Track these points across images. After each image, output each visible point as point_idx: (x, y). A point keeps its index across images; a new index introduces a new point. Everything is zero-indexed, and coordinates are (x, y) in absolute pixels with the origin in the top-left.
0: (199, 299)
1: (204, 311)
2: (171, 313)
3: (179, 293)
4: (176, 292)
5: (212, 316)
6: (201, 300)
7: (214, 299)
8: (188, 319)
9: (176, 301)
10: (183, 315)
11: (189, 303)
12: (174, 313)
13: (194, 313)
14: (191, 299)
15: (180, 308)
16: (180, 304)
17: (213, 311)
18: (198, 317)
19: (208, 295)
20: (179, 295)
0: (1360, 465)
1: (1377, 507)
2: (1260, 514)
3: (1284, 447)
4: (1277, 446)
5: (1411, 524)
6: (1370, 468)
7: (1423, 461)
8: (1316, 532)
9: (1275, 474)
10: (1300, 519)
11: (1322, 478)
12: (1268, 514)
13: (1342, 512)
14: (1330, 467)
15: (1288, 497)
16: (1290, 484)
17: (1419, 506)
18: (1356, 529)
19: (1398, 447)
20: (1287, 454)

== == ==

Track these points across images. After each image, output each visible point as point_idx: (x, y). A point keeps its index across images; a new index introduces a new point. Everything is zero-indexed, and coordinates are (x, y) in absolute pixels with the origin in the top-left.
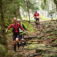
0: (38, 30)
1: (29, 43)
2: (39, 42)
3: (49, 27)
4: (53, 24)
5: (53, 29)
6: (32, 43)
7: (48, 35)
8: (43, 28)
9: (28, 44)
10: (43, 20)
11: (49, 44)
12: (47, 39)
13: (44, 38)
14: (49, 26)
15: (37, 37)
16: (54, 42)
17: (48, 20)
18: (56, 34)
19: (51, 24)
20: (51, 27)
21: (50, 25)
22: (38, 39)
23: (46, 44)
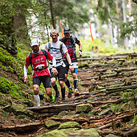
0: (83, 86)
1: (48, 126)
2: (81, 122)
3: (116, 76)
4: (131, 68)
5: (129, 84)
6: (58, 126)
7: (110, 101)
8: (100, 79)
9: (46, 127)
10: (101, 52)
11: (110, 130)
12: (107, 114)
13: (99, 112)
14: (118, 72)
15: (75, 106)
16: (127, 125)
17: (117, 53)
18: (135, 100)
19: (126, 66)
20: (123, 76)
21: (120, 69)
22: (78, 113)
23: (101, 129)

== == ==

[TASK ITEM] From the entries above, print the lines beginning at the one with "3: (179, 293)" and stopping after the one with "19: (208, 295)", exactly as written and with nothing else.

[FINISHED EXERCISE]
3: (179, 293)
4: (176, 292)
5: (212, 316)
6: (201, 300)
7: (214, 299)
8: (188, 319)
9: (176, 301)
10: (183, 315)
11: (189, 303)
12: (174, 313)
13: (194, 313)
14: (191, 299)
15: (180, 308)
16: (180, 304)
17: (213, 311)
18: (198, 317)
19: (208, 295)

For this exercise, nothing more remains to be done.